I make an exception here for lurchers with terrier blood, where once their dander is up it takes a while to come back down again, and if their rag has been lost, you may need some time to find it.

elderly lurcher

An elderly lurcher comfortably arranged on an even more elderly sofa

Real lurchermen and women

The lightest of hands are needed to get the best results out of these dogs. Kick, stick and shout merchants will not get anything useful from them, because while nothing stops a lurcher hunting, getting them to come back at all, never mind retrieving their quarry, requires a handler they think is worth it. Otherwise the dog becomes one of those liabilities that freelances, hunting on and on for ever-increasing distances, until it gets into the kind of trouble it can’t run away from. Real lurchermen and women are quiet in their ways, economical in their movements and sparing with their words. Lurchers aren’t big on the kind of “who’s a good dog then” slappity-slap interaction that “task” dogs adore.

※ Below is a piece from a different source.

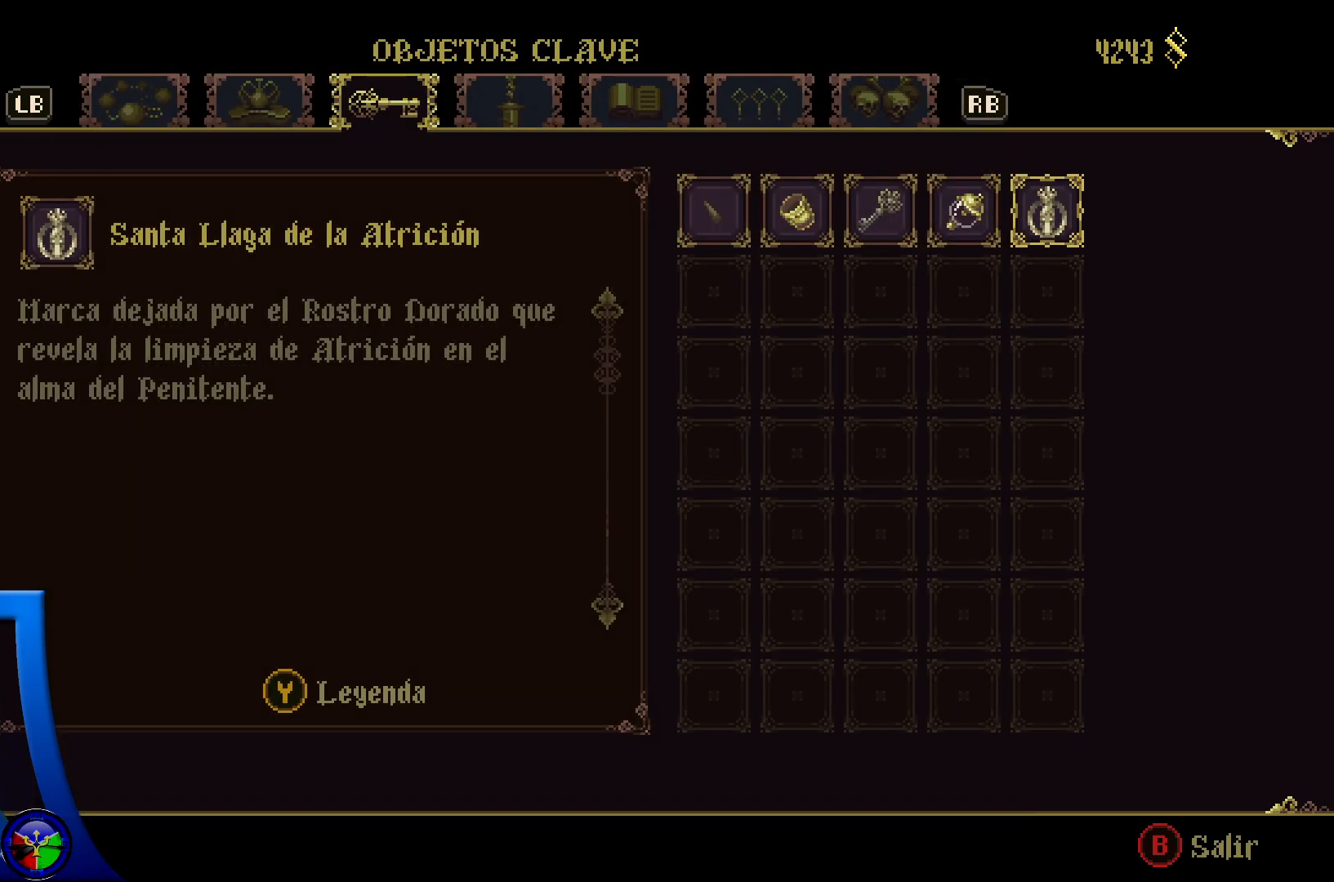
{"buttons": [], "left_stick": "center", "right_stick": "center", "events": [[150, "B", "down"], [250, "B", "up"]]}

Nor are they effusive with their affection. A nudge from the huge nose, a deep sigh as they lean against you, or that wide lurcher grin when something pleasing has been accomplished, is usually as much as you’ll get. We have to be appreciative of these crumbs, “less is more” being the lurcher mantra. If they sometimes treat you to a silly five minutes of waggy-tail dashing around, don’t think it is going to happen again at your suggestion. They can deploy the most withering maiden-auntly stare — “You want me to do what with a WHAT?” — if you try to interest them in a toy or activity that a normal dog would find fascinating.

If your lurcher, despite its size, climbs on to your lap — and no other dog ever had so many elbows — you are honoured beyond price. Quite large lurchers fit into surprisingly small spaces once the legs are folded up, and I often find I am wearing one of mine like a fur stole when I sit in the armchair and she lies along the back of it, draped across my shoulders.